TEXTE SOURCE:
::::
Nous proposons ici quelques exemples qui permettent de cerner, pour chaque professionnel, la diversité des formes que peuvent prendre les projets soutenus financièrement dans le cadre des cités éducatives (l'enjeu ici n'est pas de rendre compte de projets idéaux, particulièrement novateurs, mais de présenter une petite diversité des projets financés) :

1000 premiers jours dans un continuum éducatif :

Ce projet, porté par la crèche en lien avec les écoles maternelles et la Maison de la Petite Enfance, vise à renforcer les liens entre familles, structures de la petite enfance et école. Il comprend des ateliers parents-enfants autour de la langue des signes, des passerelles crèche-école avec accueil des familles et détection précoce des besoins, ainsi que des actions culturelles ouvertes au quartier.

L’objectif est de favoriser la continuité éducative, soutenir la parentalité et améliorer l’inclusion dès la petite enfance.

Résonnance :

Porté par un enseignant et conjointement avec plusieurs établissements scolaires, ce projet repose sur l'accompagnement d'une vingtaine de jeunes filles de 12 à 18 ans dans un parcours de développement personnel, intellectuel et citoyen sur deux ans.

Il vise à renforcer la confiance en soi, l’engagement, l’ouverture culturelle et la capacité d’expression des participantes à travers des défis liés à des rencontres avec des femmes engagées (politiques, artistes, militantes…).
::::
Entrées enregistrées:
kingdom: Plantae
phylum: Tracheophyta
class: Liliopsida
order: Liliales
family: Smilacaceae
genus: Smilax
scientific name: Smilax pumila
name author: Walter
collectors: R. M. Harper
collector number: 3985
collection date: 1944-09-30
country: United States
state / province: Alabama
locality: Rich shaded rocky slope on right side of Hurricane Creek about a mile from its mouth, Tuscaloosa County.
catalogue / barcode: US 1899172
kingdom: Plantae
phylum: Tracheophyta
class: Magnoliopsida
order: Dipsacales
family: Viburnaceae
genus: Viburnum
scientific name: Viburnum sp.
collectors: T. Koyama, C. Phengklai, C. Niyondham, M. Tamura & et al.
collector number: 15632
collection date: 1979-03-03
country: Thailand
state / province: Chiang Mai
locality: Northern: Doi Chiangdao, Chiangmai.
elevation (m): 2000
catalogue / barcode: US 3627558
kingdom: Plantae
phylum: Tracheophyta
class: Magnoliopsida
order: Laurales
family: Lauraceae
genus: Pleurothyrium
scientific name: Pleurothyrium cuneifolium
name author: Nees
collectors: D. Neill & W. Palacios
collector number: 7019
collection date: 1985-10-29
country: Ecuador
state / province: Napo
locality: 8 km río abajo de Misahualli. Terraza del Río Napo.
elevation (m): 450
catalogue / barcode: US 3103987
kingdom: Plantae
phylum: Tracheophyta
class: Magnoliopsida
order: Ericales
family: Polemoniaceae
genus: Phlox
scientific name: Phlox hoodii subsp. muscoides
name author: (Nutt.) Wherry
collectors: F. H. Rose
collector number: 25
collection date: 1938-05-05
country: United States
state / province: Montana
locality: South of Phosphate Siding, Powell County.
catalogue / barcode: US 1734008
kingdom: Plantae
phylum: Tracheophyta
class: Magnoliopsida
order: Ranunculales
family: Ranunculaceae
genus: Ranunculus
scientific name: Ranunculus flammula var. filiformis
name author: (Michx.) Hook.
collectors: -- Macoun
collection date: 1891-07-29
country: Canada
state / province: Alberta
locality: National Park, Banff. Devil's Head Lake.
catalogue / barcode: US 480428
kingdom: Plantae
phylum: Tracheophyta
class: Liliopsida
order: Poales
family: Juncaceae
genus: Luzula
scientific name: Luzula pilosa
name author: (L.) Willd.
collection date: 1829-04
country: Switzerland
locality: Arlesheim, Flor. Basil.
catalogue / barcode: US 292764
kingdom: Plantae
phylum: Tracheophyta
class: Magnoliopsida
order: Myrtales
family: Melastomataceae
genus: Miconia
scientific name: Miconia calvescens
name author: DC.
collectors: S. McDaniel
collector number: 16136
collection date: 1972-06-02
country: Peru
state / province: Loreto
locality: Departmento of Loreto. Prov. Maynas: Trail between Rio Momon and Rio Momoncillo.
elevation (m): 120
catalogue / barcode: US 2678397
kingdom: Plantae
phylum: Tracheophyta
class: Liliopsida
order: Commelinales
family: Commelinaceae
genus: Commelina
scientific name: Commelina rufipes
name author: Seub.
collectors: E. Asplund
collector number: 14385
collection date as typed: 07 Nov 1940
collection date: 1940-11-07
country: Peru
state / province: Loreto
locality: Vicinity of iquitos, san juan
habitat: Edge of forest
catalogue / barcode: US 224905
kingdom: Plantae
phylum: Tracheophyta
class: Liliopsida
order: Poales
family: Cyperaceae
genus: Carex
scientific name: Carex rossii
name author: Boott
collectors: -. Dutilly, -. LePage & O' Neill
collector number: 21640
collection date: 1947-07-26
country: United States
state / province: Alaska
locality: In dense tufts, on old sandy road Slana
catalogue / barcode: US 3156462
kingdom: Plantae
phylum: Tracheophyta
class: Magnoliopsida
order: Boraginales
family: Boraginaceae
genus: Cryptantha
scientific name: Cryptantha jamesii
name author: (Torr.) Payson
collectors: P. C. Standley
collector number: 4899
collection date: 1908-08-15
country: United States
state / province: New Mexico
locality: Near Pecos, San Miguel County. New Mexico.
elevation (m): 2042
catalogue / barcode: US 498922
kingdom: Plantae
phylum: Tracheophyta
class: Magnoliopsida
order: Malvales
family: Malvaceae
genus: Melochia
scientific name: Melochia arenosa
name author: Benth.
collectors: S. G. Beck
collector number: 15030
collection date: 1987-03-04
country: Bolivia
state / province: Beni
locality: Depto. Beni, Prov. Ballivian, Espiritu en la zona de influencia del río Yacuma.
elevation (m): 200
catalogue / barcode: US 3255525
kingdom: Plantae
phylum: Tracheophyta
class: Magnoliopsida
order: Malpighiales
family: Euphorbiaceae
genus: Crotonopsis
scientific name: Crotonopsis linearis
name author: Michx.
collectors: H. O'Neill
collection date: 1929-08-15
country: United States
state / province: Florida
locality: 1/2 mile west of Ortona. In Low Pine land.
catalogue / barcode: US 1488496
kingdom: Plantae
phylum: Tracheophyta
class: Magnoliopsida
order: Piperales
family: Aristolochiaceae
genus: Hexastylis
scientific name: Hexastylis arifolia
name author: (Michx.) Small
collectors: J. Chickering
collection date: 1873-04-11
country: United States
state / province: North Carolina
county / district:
::::
CONSIGNES:
a. Ces affirmations concordent-elles avec le texte sur les cités éducatives ? Pour chacune, réponds par oui ou par non et cite mot pour mot le passage qui tranche. (i) Le projet « Résonnance » accompagne une vingtaine de jeunes filles de 12 à 18 ans. (ii) Le projet « 1000 premiers jours dans un continuum éducatif » est porté par une école maternelle. (iii) Le parcours proposé par « Résonnance » s'étend sur trois ans.
b. Présente sous forme de tableau Markdown les lignes des entrées qui commencent à celle contenant « collectors: H. O'Neill » et vont jusqu'à la fin des entrées, ces deux bornes comprises. Utilise deux colonnes, « Numéro » et « Ligne de l'entrée », et omets les lignes vides.
Le texte et les entrées sont deux documents sans lien entre eux.

RÉPONSES:
a.
(i) Oui : « l'accompagnement d'une vingtaine de jeunes filles de 12 à 18 ans ».
(ii) Non : « porté par la crèche en lien avec les écoles maternelles et la Maison de la Petite Enfance ».
(iii) Non : « un parcours de développement personnel, intellectuel et citoyen sur deux ans ».

b.
| Numéro | Ligne de l'entrée |
|---|---|
| 1 | collectors: H. O'Neill |
| 2 | collection date: 1929-08-15 |
| 3 | country: United States |
| 4 | state / province: Florida |
| 5 | locality: 1/2 mile west of Ortona. In Low Pine land. |
| 6 | catalogue / barcode: US 1488496 |
| 7 | kingdom: Plantae |
| 8 | phylum: Tracheophyta |
| 9 | class: Magnoliopsida |
| 10 | order: Piperales |
| 11 | family: Aristolochiaceae |
| 12 | genus: Hexastylis |
| 13 | scientific name: Hexastylis arifolia |
| 14 | name author: (Michx.) Small |
| 15 | collectors: J. Chickering |
| 16 | collection date: 1873-04-11 |
| 17 | country: United States |
| 18 | state / province: North Carolina |
| 19 | county / district: |